* [Problem to solve]: Locate the string "health" throughout the material and copy every line in which it occurs.

* [Exercise inputs]:
————

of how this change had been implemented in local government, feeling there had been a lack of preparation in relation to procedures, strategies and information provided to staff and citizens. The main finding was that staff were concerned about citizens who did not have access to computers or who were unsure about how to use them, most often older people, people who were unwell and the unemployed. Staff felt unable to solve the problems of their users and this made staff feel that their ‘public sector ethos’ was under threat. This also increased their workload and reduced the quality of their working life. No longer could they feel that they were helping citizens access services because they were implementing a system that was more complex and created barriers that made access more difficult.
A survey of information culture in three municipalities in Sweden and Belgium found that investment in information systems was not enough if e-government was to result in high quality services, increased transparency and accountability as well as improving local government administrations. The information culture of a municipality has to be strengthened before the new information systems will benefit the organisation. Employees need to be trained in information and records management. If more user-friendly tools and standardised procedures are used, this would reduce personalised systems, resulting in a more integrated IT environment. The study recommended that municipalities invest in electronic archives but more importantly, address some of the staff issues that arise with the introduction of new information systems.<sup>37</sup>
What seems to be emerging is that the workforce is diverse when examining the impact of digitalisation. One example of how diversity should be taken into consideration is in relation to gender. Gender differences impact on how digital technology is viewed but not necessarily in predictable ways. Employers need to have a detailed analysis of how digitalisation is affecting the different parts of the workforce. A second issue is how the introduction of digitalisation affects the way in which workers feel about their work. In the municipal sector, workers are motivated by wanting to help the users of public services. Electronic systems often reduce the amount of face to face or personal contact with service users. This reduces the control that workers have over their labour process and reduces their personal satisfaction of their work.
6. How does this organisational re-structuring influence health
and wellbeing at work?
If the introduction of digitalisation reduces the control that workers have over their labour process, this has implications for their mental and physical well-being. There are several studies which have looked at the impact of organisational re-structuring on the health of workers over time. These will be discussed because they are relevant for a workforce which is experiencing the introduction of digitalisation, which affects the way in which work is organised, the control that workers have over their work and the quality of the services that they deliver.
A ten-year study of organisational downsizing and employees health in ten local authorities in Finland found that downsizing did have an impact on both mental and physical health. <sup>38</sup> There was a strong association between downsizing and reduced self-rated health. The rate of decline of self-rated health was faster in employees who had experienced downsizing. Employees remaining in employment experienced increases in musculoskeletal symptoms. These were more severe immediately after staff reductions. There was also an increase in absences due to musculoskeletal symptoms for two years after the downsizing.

————

* [Exercise output]:
6. How does this organisational re-structuring influence health
If the introduction of digitalisation reduces the control that workers have over their labour process, this has implications for their mental and physical well-being. There are several studies which have looked at the impact of organisational re-structuring on the health of workers over time. These will be discussed because they are relevant for a workforce which is experiencing the introduction of digitalisation, which affects the way in which work is organised, the control that workers have over their work and the quality of the services that they deliver.
A ten-year study of organisational downsizing and employees health in ten local authorities in Finland found that downsizing did have an impact on both mental and physical health. <sup>38</sup> There was a strong association between downsizing and reduced self-rated health. The rate of decline of self-rated health was faster in employees who had experienced downsizing. Employees remaining in employment experienced increases in musculoskeletal symptoms. These were more severe immediately after staff reductions. There was also an increase in absences due to musculoskeletal symptoms for two years after the downsizing.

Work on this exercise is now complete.